◆ Exercise directions: In the entries below, find each line with the string "page" and copy it.

◆ Given entries:
>>
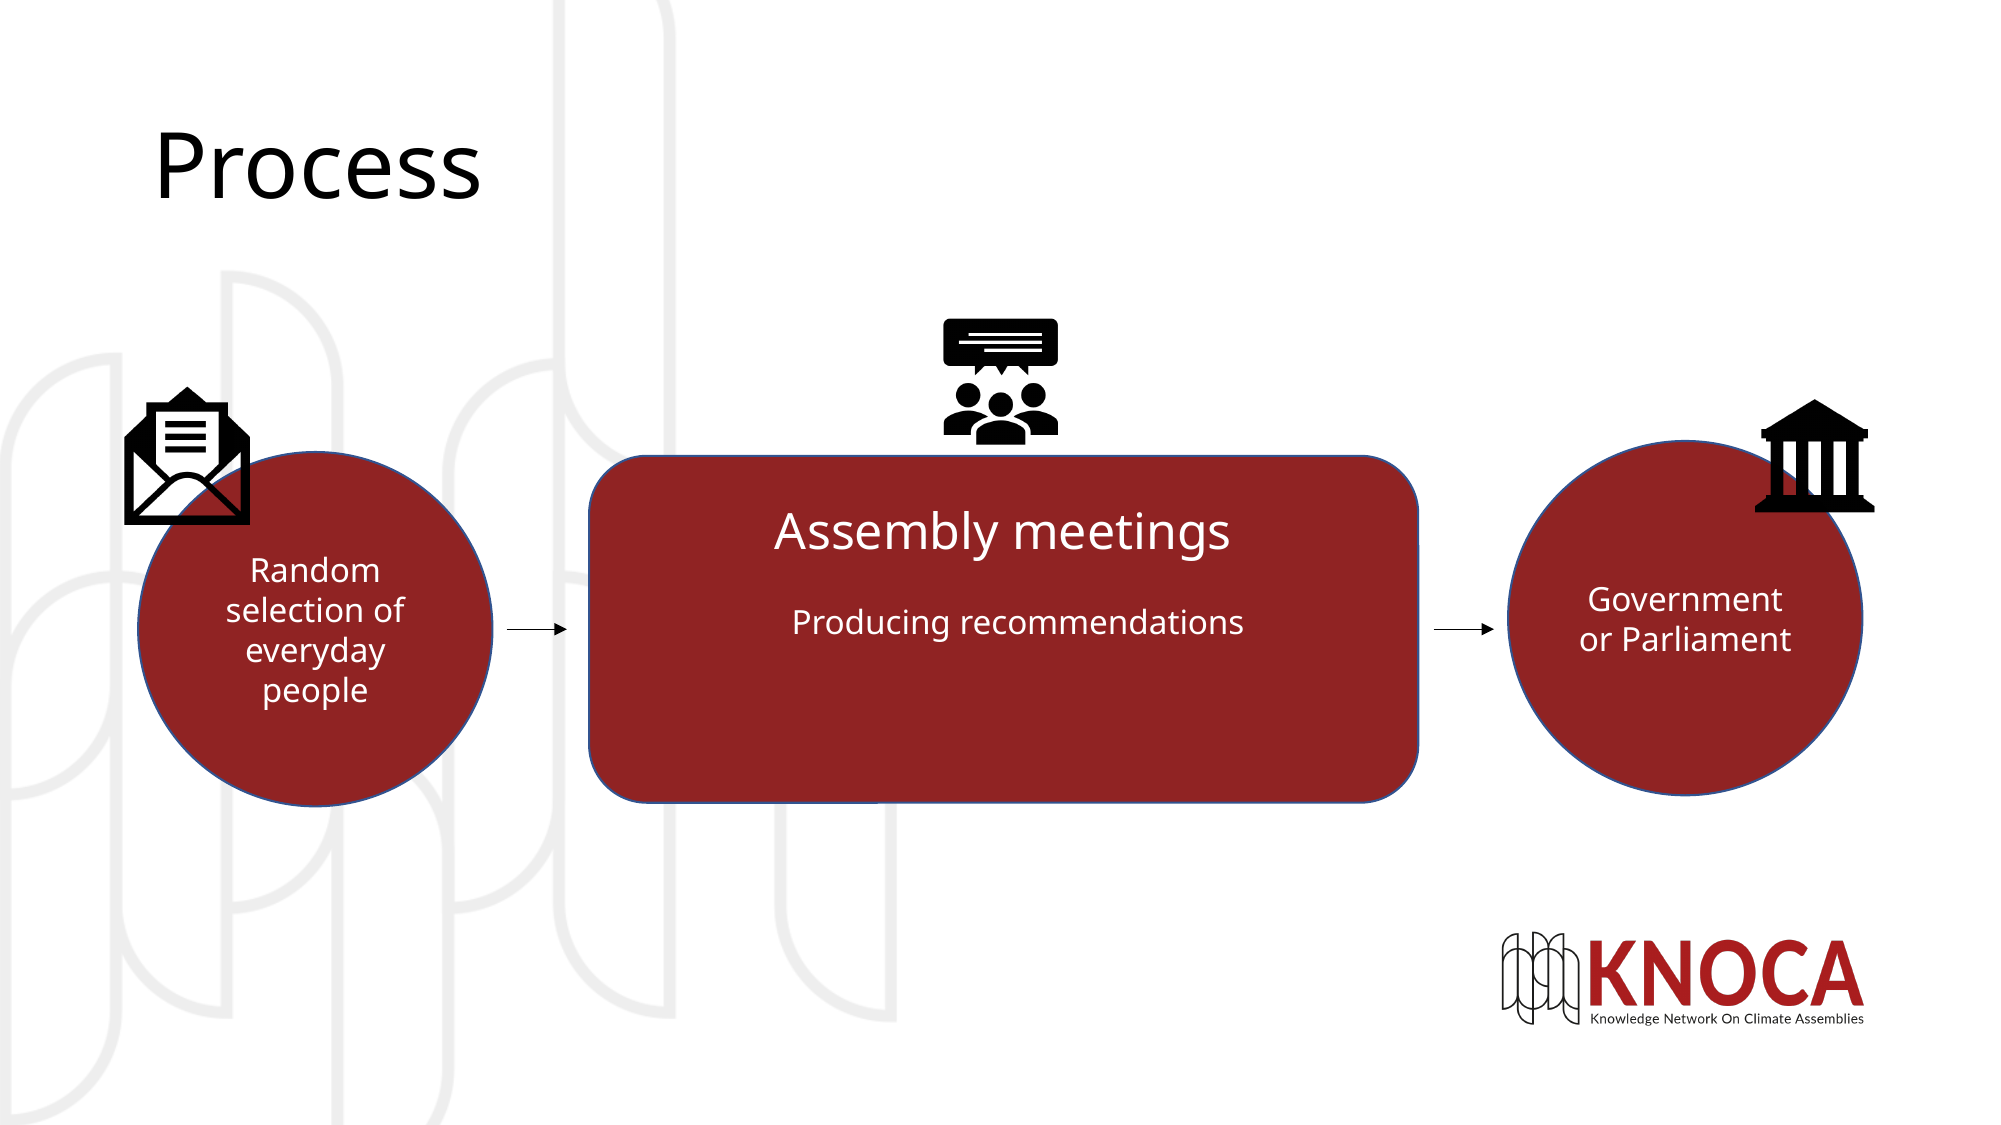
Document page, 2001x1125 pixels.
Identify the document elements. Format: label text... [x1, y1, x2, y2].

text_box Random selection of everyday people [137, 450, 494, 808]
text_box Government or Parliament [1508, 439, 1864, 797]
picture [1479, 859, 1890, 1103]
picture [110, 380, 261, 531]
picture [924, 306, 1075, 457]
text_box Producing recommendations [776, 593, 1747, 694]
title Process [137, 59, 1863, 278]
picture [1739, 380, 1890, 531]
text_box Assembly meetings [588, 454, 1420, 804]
<<
>>
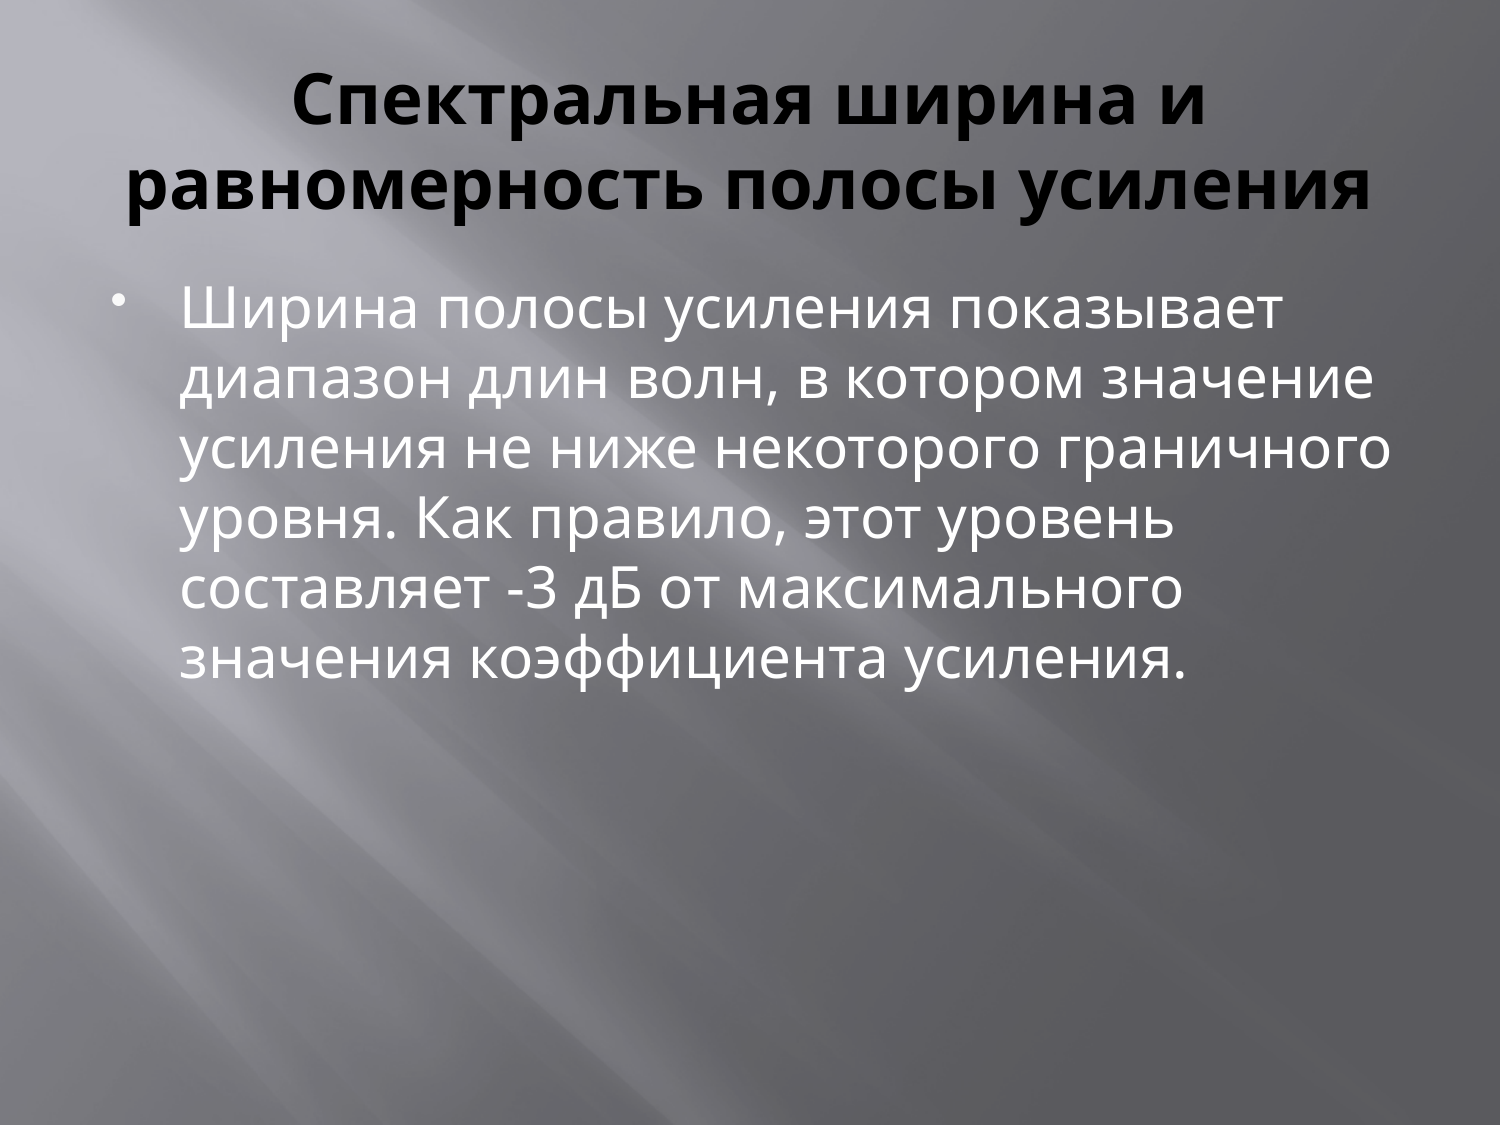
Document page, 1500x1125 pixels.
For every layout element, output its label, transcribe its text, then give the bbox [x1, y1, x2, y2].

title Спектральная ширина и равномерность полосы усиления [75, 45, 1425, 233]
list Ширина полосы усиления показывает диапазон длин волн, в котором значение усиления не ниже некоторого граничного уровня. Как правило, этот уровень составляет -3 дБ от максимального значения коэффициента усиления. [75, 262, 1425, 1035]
<<
◆ Finished task:
Document page, 2001x1125 pixels.
Document page, 1500x1125 pixels.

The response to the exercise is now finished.